The death of renowned evangelist Billy Graham seems to have opened the cans for controversial faith-healing televangelist Benny Hinn, who has often been criticized for his endorsement of the prosperity gospel when he said in a stunning confession Wednesday that sometimes he has taken the erroneous gospel too far.
“We get attacked for preaching prosperity, well it’s in the Bible, but I think some have gone to the extreme with it sadly, and it’s not God’s word what is taught and I think I’m as guilty as others. Sometimes you go a little farther than you really need to go and then God brings you back to normality and reality,” Hinn, 65, said as he reflected on Graham’s death with a ministry colleague in a Facebook Live broadcast.
He admitted that as he has grown older and come to understand the Bible more, he now realizes that some of the things he learned from preachers when he was growing up aren’t biblical and the popular interpretation of the prosperity gospel — the teaching that believers have a right to the blessings of health and wealth and that they can obtain these blessings through positive confessions of faith and the “sowing of seeds” through the faithful payments of tithes and offerings — is one of those things.

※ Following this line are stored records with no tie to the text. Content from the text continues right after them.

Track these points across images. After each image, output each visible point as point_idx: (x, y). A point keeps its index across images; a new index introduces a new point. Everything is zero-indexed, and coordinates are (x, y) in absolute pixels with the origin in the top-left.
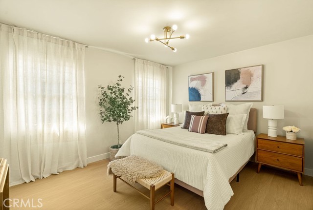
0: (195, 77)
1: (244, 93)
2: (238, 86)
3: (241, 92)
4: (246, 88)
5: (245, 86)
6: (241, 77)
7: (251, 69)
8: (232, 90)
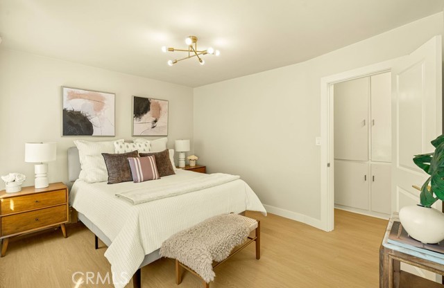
0: (81, 92)
1: (153, 127)
2: (148, 117)
3: (150, 125)
4: (156, 121)
5: (154, 119)
6: (151, 108)
7: (160, 102)
8: (142, 121)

Benny’s nephew once condemned prosperity preaching as seen in the video below:
“The more you know the Bible the more you become biblically based and more balanced in your opinions and your thoughts because we are influenced. When I was younger I was influenced by the preachers who taught whatever they taught. But as I’ve lived longer I’m thinking wait a minute, you know this doesn’t fit totally with the Bible and it doesn’t fit with the reality. So what is prosperity? No lack. I’ve said this before,” Hinn said.

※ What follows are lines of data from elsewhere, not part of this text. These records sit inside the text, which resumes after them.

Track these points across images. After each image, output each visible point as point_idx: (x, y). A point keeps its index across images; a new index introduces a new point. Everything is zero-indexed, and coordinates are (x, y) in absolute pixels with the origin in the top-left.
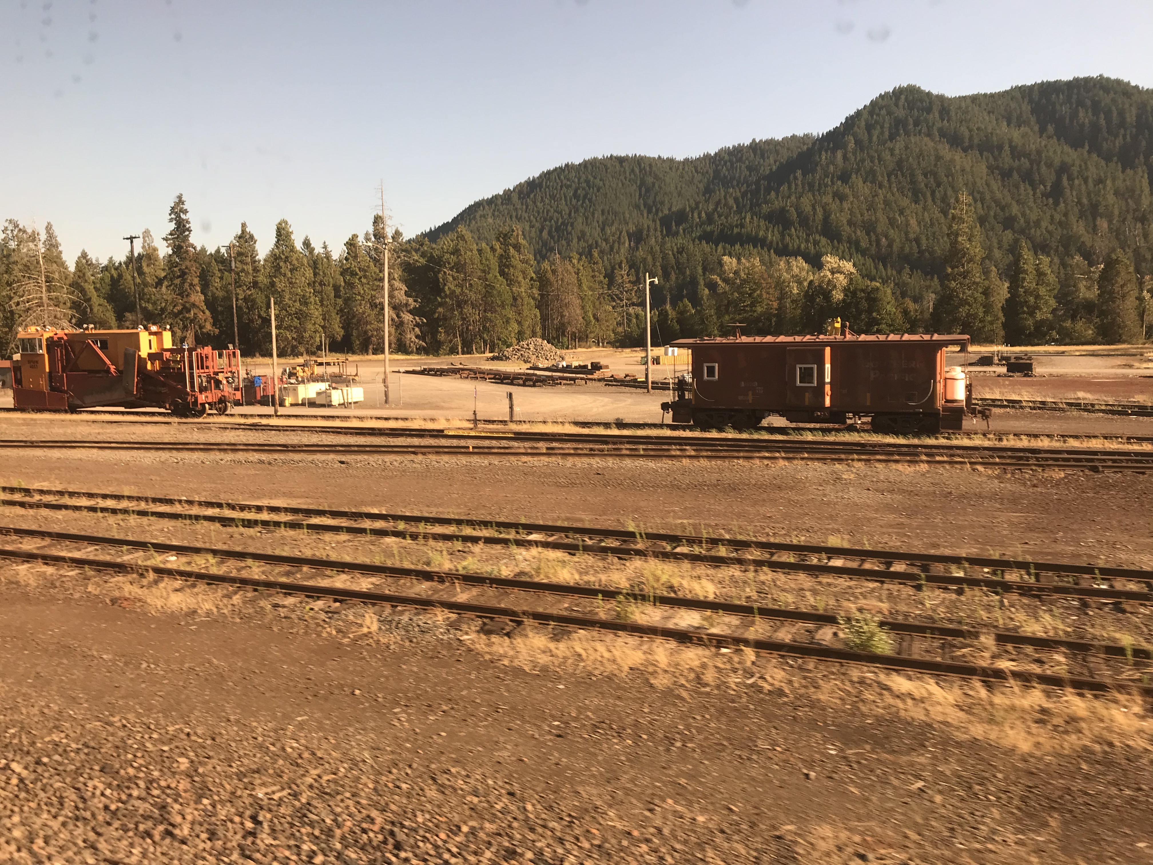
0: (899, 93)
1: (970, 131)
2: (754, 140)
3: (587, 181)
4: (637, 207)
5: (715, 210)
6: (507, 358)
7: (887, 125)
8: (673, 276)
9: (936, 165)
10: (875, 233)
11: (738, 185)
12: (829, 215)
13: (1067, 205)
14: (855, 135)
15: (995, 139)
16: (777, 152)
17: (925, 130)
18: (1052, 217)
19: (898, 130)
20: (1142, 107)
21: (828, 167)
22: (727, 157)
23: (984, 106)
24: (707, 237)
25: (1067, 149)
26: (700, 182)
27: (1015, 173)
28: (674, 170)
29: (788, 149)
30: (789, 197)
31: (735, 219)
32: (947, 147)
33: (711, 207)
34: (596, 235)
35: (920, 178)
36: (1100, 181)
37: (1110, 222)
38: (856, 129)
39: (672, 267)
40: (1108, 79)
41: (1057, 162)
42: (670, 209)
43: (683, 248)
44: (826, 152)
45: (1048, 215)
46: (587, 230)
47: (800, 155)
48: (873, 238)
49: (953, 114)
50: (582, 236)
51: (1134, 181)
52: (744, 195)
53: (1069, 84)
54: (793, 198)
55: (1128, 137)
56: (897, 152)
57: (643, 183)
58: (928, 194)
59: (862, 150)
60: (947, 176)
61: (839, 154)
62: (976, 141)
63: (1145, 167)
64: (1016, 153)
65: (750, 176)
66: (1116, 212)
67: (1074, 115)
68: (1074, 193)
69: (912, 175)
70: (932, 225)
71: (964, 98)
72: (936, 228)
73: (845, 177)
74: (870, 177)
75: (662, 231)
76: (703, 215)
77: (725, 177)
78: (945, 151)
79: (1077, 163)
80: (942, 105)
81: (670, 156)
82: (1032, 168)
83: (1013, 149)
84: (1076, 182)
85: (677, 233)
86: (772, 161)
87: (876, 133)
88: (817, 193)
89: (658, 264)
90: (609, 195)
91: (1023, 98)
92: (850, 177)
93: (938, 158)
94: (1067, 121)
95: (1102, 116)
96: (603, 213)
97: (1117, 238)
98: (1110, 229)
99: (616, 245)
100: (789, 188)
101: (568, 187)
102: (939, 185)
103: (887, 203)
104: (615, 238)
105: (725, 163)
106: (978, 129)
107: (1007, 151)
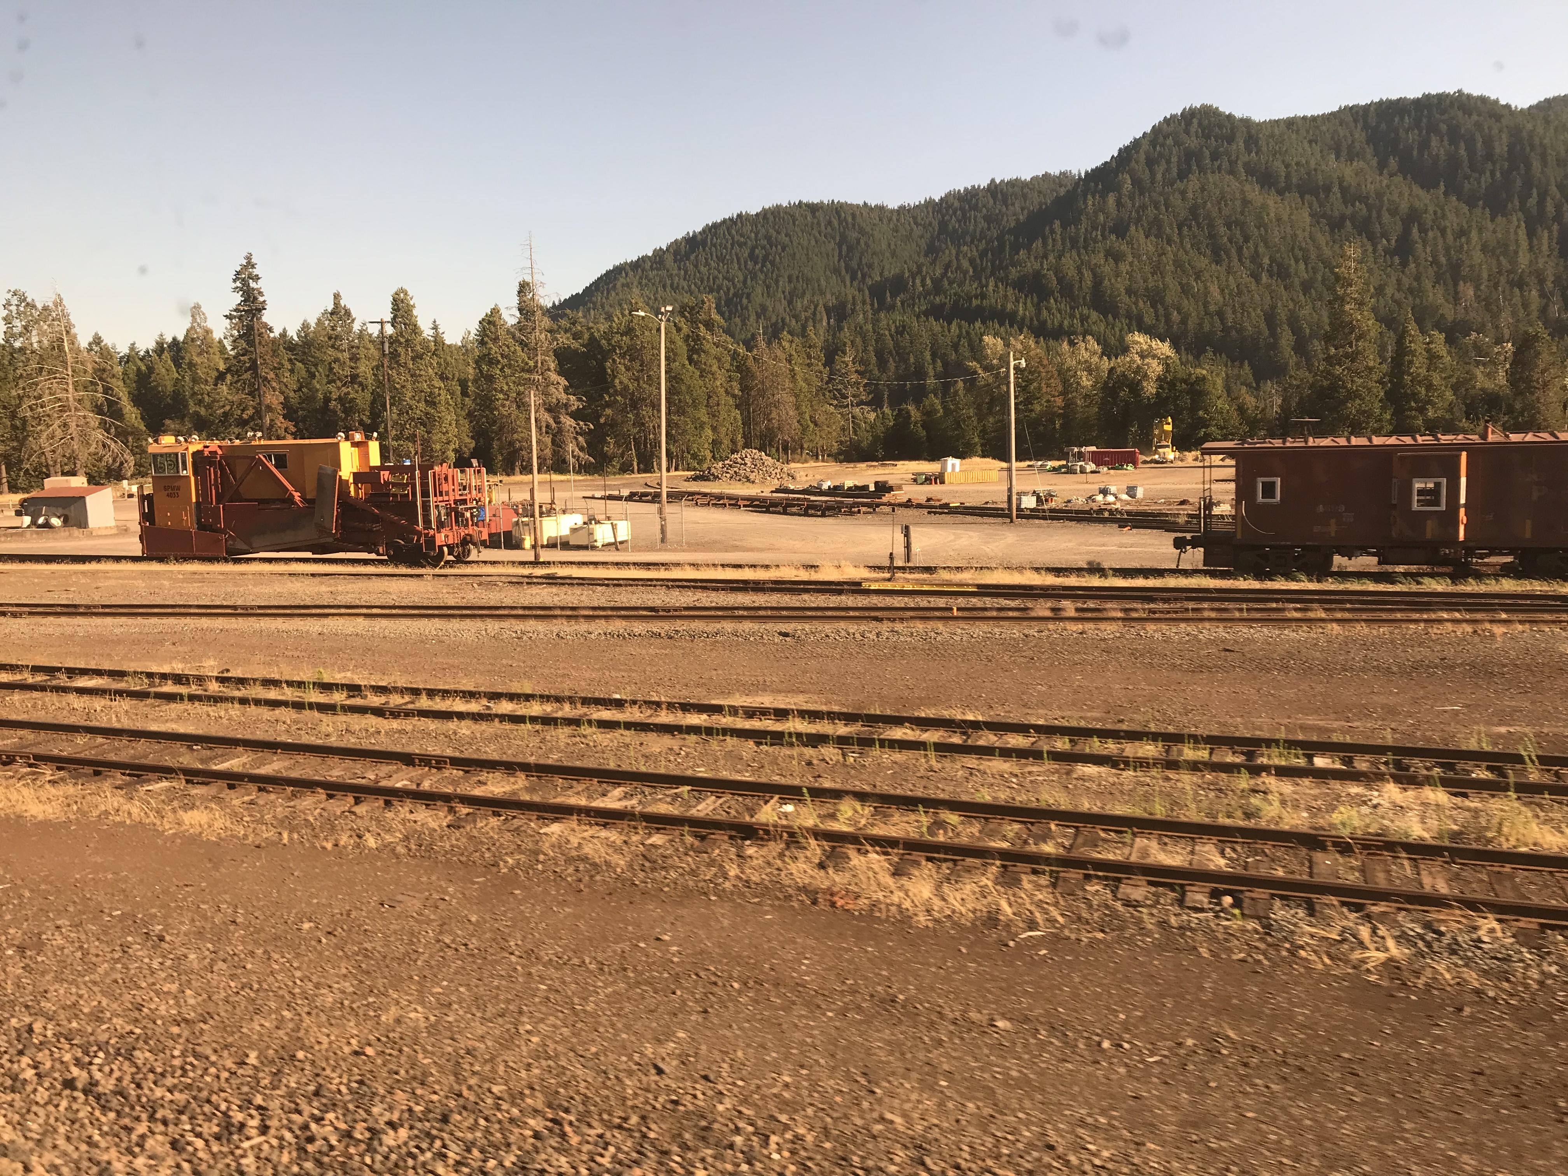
0: (1190, 116)
1: (1287, 166)
2: (993, 180)
3: (768, 237)
4: (836, 271)
5: (944, 275)
6: (716, 478)
7: (1174, 159)
8: (892, 365)
9: (1242, 213)
10: (1162, 304)
11: (972, 242)
12: (1101, 283)
13: (1418, 265)
14: (1131, 173)
15: (1320, 177)
16: (1025, 196)
17: (1225, 165)
18: (1399, 281)
19: (1189, 166)
20: (1516, 132)
21: (1096, 217)
22: (957, 204)
23: (1303, 132)
24: (936, 312)
25: (1417, 189)
26: (922, 237)
27: (1348, 223)
28: (885, 221)
29: (1040, 192)
30: (1045, 256)
31: (972, 287)
32: (1257, 188)
33: (939, 272)
34: (781, 311)
35: (1222, 230)
36: (1462, 233)
37: (1477, 288)
38: (1133, 164)
39: (890, 353)
40: (1469, 96)
41: (1404, 206)
42: (881, 274)
43: (904, 327)
44: (1094, 197)
45: (1393, 280)
46: (769, 303)
47: (1058, 200)
48: (1161, 311)
49: (1262, 143)
50: (762, 312)
51: (1508, 232)
52: (983, 254)
53: (1417, 102)
54: (1051, 258)
55: (1498, 175)
56: (1190, 195)
57: (843, 237)
58: (1234, 251)
59: (1141, 193)
60: (1258, 228)
61: (1111, 199)
62: (1294, 180)
63: (1520, 214)
64: (1349, 196)
65: (989, 229)
66: (1485, 275)
67: (1424, 145)
68: (1428, 250)
69: (1211, 226)
70: (1240, 293)
71: (1277, 122)
72: (1245, 298)
73: (1120, 230)
74: (1155, 229)
75: (872, 305)
76: (928, 282)
77: (955, 230)
78: (1254, 193)
79: (1431, 209)
80: (1249, 132)
81: (879, 203)
82: (1370, 216)
83: (1344, 190)
84: (1430, 234)
85: (893, 307)
86: (1018, 210)
87: (1160, 170)
88: (1082, 251)
89: (871, 348)
90: (798, 256)
91: (1356, 121)
92: (1127, 228)
93: (1245, 202)
94: (1415, 153)
95: (1462, 145)
96: (790, 281)
97: (1487, 308)
98: (1477, 297)
99: (810, 323)
100: (1045, 244)
101: (741, 245)
102: (1247, 239)
103: (1178, 264)
104: (808, 314)
105: (955, 213)
106: (1297, 164)
107: (1336, 195)
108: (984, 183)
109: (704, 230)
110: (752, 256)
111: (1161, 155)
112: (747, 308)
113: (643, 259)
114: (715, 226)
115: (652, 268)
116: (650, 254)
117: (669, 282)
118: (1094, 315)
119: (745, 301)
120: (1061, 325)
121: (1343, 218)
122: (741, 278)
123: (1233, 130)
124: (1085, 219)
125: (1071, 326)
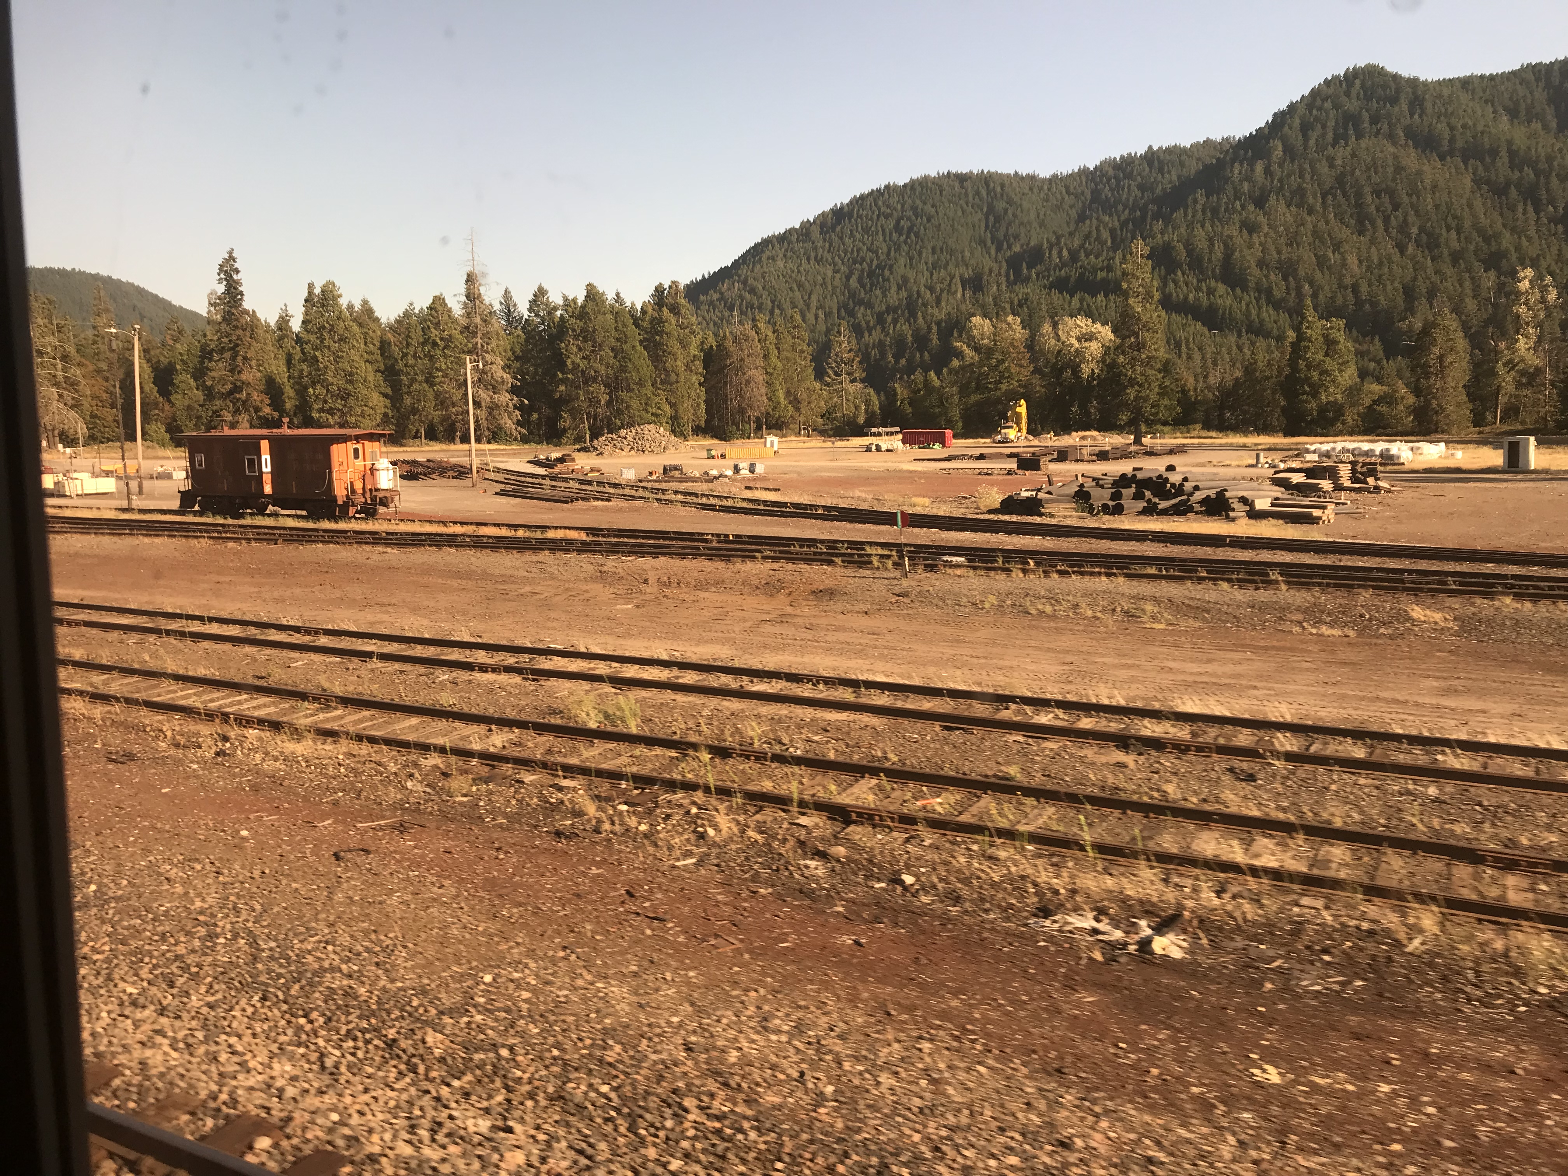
0: (1353, 76)
1: (1452, 128)
2: (1150, 147)
3: (914, 208)
4: (982, 242)
5: (1082, 246)
7: (1331, 123)
9: (1394, 180)
10: (1295, 277)
11: (1117, 212)
12: (1232, 253)
14: (1284, 140)
15: (1487, 140)
16: (1182, 164)
17: (1385, 129)
19: (1346, 129)
21: (1241, 185)
22: (1111, 172)
24: (1062, 284)
26: (1071, 207)
27: (1513, 189)
28: (1036, 190)
29: (1199, 159)
30: (1178, 228)
31: (1101, 259)
32: (1415, 152)
33: (1077, 243)
35: (1369, 199)
38: (1286, 128)
42: (1024, 246)
43: (1026, 300)
44: (1241, 164)
45: (1554, 250)
48: (1293, 284)
49: (1428, 105)
56: (1339, 162)
57: (991, 209)
58: (1380, 223)
59: (1292, 161)
60: (1410, 195)
61: (1259, 167)
62: (1460, 144)
64: (1516, 160)
65: (1143, 197)
69: (1359, 195)
70: (1381, 264)
72: (1385, 270)
73: (1260, 200)
74: (1297, 198)
75: (1007, 276)
76: (1065, 253)
77: (1107, 199)
78: (1411, 159)
80: (1414, 93)
81: (1031, 172)
82: (1538, 182)
83: (1513, 154)
85: (1027, 279)
86: (1174, 176)
87: (1314, 136)
88: (1218, 222)
90: (943, 227)
91: (1538, 80)
92: (1268, 199)
93: (1399, 169)
96: (934, 252)
99: (944, 295)
100: (1185, 214)
101: (888, 216)
102: (1396, 207)
103: (1316, 233)
104: (945, 285)
105: (1109, 180)
106: (1464, 126)
107: (1503, 159)
108: (1141, 150)
109: (851, 202)
110: (897, 228)
111: (1317, 119)
112: (888, 280)
113: (790, 232)
114: (863, 197)
115: (798, 241)
116: (797, 226)
117: (813, 255)
118: (1221, 288)
119: (887, 273)
120: (1186, 298)
121: (1508, 184)
122: (885, 249)
123: (1398, 91)
124: (1229, 188)
125: (1197, 299)
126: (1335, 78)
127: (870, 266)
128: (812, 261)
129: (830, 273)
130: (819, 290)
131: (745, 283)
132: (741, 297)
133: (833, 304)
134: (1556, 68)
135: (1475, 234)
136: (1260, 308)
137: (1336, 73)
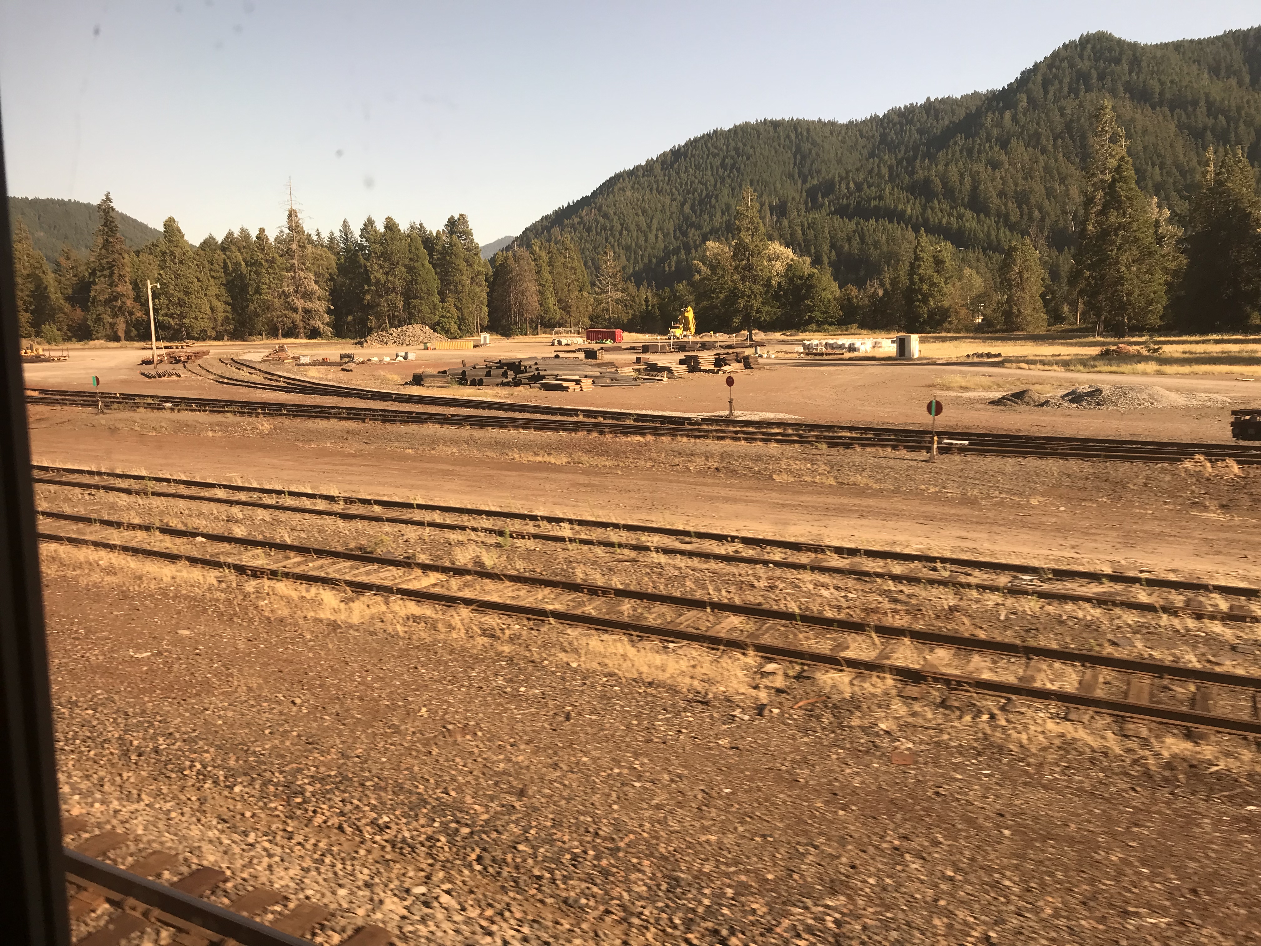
0: (1086, 41)
2: (928, 99)
3: (736, 149)
4: (791, 176)
5: (865, 180)
7: (1067, 80)
10: (1028, 205)
12: (978, 187)
14: (1029, 93)
15: (1189, 93)
16: (953, 112)
17: (1109, 84)
22: (896, 119)
26: (864, 147)
27: (1209, 133)
28: (835, 134)
29: (967, 108)
31: (873, 191)
32: (1129, 103)
33: (862, 177)
38: (1030, 85)
43: (814, 224)
44: (994, 113)
48: (1025, 210)
49: (1144, 64)
56: (1068, 111)
57: (798, 149)
59: (1034, 109)
61: (1008, 115)
62: (1168, 96)
64: (1212, 109)
69: (1083, 137)
73: (1004, 142)
75: (806, 203)
76: (852, 185)
77: (892, 141)
80: (1134, 55)
81: (832, 119)
82: (1229, 127)
83: (1210, 105)
85: (822, 206)
90: (759, 164)
92: (1010, 141)
105: (894, 125)
106: (1172, 82)
107: (1202, 107)
108: (921, 101)
109: (686, 144)
110: (723, 165)
111: (1055, 76)
112: (714, 207)
113: (637, 168)
114: (696, 140)
115: (643, 176)
116: (643, 164)
117: (655, 187)
118: (969, 214)
119: (713, 201)
120: (940, 222)
121: (1205, 129)
122: (713, 182)
123: (1121, 53)
124: (983, 133)
125: (948, 223)
126: (1072, 43)
127: (700, 195)
128: (654, 191)
129: (668, 202)
130: (659, 215)
131: (600, 209)
132: (597, 222)
133: (670, 226)
134: (1252, 33)
135: (1174, 170)
136: (998, 229)
137: (1072, 39)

He then elaborated on how he believes “no lack” should be interpreted.
“Did Elijah the prophet have a car? No. Did not even have a bicycle. He had no lack … Did Jesus drive a car or live in a mansion? No. He had no lack. How about the apostles? None lacked among them,” Hinn said. “Today, the idea is abundance and palatial homes and cars and bank accounts. The focus is wrong … It’s so wrong.”
He said even though he has been accused of living lavishly and flying private jets in the past ,that is not how he currently lives.
“I mean forgive me. People have accused me of things that aren’t even real. One guy wrote a comment ‘Oh he’s worth 40 million.’ Oh how I wish. I would give it all to the Kingdom before God Almighty,” he said.
“‘Well he flies private jets,'” he continued mimicking criticism. “No, I don’t. I have not flown private in dear God years. I fly commercial just like anyone else….
“We all sadly make the mistake of thinking that this is what God wants and God says ‘No, that’s not what I want.’ It’s time to live biblically. You know it all comes down to one thing. Do we love Jesus, yes or no? If we love Jesus then it’s all about Jesus. If we don’t love Jesus then it’s about other things,” he said.
Hinn was one of six televangelists who were part of a 2007 Senate inquiry that raised questions about the personal use of church-owned airplanes, luxury homes and credit cards by pastors and their families, and expressed concern about the lack of oversight of finances by boards often packed with the televangelists’ relatives and friends. No definitive findings of wrongdoing were made. Hinn’s World Healing Center Church and Joyce Meyer Ministries were the only two ministries that fully cooperated with the investigation and even implemented financial reforms.
Hinn, who was born into a Christian family in Israel, has repeatedly been accused of being a fraud and criticized for living extravagantly while leading a ministry that rakes in more than $100 million annually.
In a 2009 interview on ABC’s “Nightline,” Hinn denied being a fraud.
“I think if I was fooling the people, over 35 years of it now, I would have been caught already fooling them,” he told the network.
Last April, after criminal investigators from the IRS and inspectors from the U.S. Postal Service executed a closely guarded raid on the offices of Hinn’s ministry in Grapevine, Texas, he revealed that they were looking into “certain operations of the church.”
While he did not go into much detail about which aspects of his ministry federal officials had reviewed, he said in a statement on Facebook that he was confident the investigation will end favorably.
“As has been widely reported, Benny Hinn Ministries is cooperating fully with the governmental entities that are reviewing certain operations of the Church. The ministry has undergone intense scrutiny over the years, and we remain confident that there will again be a positive and speedy outcome in the days ahead,” his ministry said.
During the broadcast Wednesday, one of his colleagues, who has known him for 30 years, said Hinn would give every material thing that he has for the presence of the Lord.
As a pastor, Hinn also said he wants his life to end right with God.
“We all want to finish right,” he said of pastors. “We all start right. Sometimes we, you know, stumble here and stumble there, but when you come right down to it, we all want to finish right. I’m 65 years old, I surely don’t want to blow it at this point in my life and I thank you for praying for me. I really mean that.”
Hinn, who began the conversation by reminding his audience of a prophesy he made in 1989 that the deaths of his mentor, Oral Roberts, and Billy Graham would bring about a great revival, said since both men are now dead, the revival has now been set in motion. Roberts died in 2009.